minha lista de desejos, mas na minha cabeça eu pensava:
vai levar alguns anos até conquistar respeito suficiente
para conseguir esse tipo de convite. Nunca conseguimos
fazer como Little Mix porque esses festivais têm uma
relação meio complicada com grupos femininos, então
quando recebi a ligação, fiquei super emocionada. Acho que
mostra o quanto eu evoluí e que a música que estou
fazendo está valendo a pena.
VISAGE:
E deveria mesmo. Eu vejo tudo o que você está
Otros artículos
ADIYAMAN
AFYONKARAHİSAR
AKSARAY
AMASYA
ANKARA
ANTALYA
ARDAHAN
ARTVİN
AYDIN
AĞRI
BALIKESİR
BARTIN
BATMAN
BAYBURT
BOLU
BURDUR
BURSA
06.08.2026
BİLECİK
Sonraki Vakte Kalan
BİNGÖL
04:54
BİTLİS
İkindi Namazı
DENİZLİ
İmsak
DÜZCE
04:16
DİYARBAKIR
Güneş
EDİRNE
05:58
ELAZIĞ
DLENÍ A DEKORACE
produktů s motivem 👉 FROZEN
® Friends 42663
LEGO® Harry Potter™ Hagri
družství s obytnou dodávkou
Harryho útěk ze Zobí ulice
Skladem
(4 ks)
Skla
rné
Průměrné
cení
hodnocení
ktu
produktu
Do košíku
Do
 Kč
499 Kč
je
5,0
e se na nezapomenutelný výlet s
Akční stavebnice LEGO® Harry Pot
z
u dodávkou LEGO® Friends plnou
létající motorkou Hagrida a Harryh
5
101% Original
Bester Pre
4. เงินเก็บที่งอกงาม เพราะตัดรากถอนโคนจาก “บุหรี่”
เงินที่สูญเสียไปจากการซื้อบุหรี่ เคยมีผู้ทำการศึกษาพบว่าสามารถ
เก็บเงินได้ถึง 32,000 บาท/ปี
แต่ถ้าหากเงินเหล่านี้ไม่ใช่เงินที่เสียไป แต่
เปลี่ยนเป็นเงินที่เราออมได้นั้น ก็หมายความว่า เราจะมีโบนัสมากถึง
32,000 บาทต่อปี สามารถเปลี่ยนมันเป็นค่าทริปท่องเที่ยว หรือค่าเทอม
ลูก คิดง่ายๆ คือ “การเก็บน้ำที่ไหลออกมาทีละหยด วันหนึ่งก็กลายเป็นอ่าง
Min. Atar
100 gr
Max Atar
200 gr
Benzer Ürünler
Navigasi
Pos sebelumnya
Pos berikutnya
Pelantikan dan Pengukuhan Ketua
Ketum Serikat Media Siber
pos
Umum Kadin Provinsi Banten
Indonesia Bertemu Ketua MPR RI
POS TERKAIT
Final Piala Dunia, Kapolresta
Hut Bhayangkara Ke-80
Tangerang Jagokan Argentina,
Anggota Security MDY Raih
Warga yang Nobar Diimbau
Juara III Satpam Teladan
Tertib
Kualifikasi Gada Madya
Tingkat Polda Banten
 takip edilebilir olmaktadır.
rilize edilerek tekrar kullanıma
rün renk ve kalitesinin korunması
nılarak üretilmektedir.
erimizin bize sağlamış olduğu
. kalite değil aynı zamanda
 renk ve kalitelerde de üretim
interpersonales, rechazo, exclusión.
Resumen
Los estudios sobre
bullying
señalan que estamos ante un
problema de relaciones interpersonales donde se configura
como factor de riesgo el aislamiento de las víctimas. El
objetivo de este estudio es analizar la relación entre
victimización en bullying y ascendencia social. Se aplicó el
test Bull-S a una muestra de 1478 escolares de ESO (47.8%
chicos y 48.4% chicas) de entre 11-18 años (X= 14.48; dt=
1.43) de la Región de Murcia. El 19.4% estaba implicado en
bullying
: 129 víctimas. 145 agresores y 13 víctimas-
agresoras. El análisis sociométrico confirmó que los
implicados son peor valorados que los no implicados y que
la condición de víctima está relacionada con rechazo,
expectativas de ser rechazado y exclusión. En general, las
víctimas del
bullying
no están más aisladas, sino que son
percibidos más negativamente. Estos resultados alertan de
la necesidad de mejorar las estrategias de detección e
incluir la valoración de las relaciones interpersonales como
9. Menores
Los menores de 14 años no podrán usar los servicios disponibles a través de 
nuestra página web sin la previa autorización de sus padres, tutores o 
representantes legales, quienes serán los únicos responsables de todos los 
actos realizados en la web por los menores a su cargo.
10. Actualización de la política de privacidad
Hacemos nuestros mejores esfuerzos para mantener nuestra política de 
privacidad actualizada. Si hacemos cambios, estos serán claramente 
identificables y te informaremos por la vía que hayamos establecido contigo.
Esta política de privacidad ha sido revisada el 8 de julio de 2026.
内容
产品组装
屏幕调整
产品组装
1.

________________

### Problem statement
Go through the listing, find each line with the word "relaciones", and copy it.

### Written response
problema de relaciones interpersonales donde se configura
incluir la valoración de las relaciones interpersonales como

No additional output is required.